TEXT EXCERPT:
━━━━━━━━━━━━━━━━

Book 35: Memoirs of Sherlock Holmes, by Sir Arthur Conan Doyle. Unabridged audio.
This collection of Sherlock Holmes stories contains a nice range of stories, showing the great detective at the height of his powers. There are important stories, stories I remembered well, and stories that (although having read before) I honestly had no clear recollections of.
Doyle is clearly struggling in these stories to find scenarios to bring Holmes together with the now-married Watson. As such, we get stories out of the chronology, including Holmes first case ever, “The Gloria Scott.” And there are some situations that are reminiscent of other stories – a strange situation that is nonsensical to everyone except Holmes, who realizes that there must be a method to the specific madness he is investigating. The Musgrave’s family ritual appears silly to all, but Holmes recognizes it as a secret code – as does someone else. Holmes’ deductions in the story “The Stockholder’s Clerk” follows a familiar path.
There are some terrific stories in this collection, starting with “Silver Blaze,” the story that contains the curious incident of the dog in the nighttime. “The Resident Patient” and “The Naval Treaty” are also standouts.
Sherlock’s brother Mycroft makes his first appearance in “The Greek Interpreter,” and there are some terrific scenes of sibling competition. Poor Watson has never felt more inadequate than when he first finds himself in the company of the Holmes brothers.
The last story in this collection was Doyle’s first attempt to end his association with Holmes. “The Final Problem” brings Holmes head-to-head with his greatest villain, Professor Moriarity. Foreshadowed at the beginning of the story, Moriarity and Holmes engage in a physical showdown at the iconic location of the Reichenbach Falls.
Not to spoil anything, but despite Holmes’ death in “The Final Problem,” there are three more collections of stories for me to read, as well as a pair of novels. I will be busy with Holmes for the rest of the year.

━━━━━━━━━━━━━━━━

DATA SHOWN:
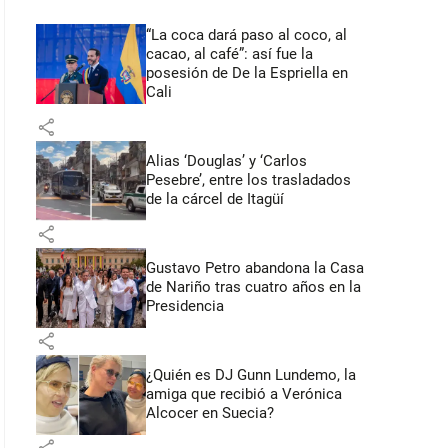
“La coca dará paso al coco, al
cacao, al café”: así fue la
posesión de De la Espriella en
Cali
share
Alias ‘Douglas’ y ‘Carlos
Pesebre’, entre los trasladados
de la cárcel de Itagüí
share
Gustavo Petro abandona la Casa
de Nariño tras cuatro años en la
Presidencia
share
¿Quién es DJ Gunn Lundemo, la
amiga que recibió a Verónica
Alcocer en Suecia?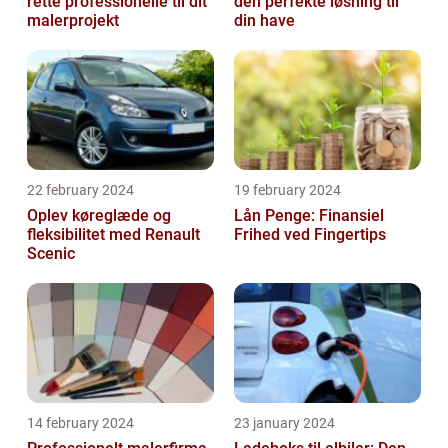
rette professionelle til dit
den perfekte løsning til
malerprojekt
din have
22 february 2024
19 february 2024
Oplev køreglæde og
Lån Penge: Finansiel
fleksibilitet med Renault
Frihed ved Fingertips
Scenic
14 february 2024
23 january 2024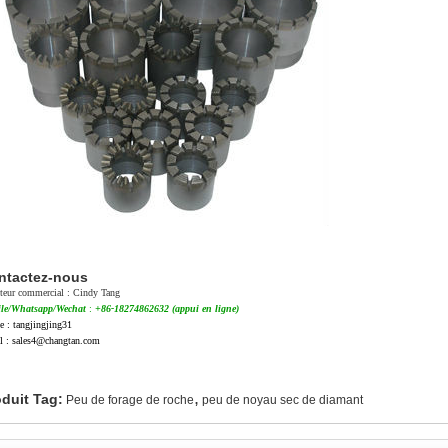
ntactez-nous
cteur commercial : Cindy Tang
le/Whatsapp/Wechat
:
+86-18274862632 (appui en ligne)
e : tangjingjing31
l : sales4@changtan.com
,
duit Tag:
Peu de forage de roche
peu de noyau sec de diamant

━━━━━━━━━━━━━━━━

DESCRIPTION OF THE TASK:
Please answer these questions about the review of Memoirs of Sherlock Holmes:
(a) Which story does the review call Holmes's first case ever?
(b) In which story does Mycroft make his first appearance?
(c) At what location does the physical showdown in "The Final Problem" take place?

ANSWER TO THE EXERCISE:
(a) "The Gloria Scott"
(b) "The Greek Interpreter"
(c) The Reichenbach Falls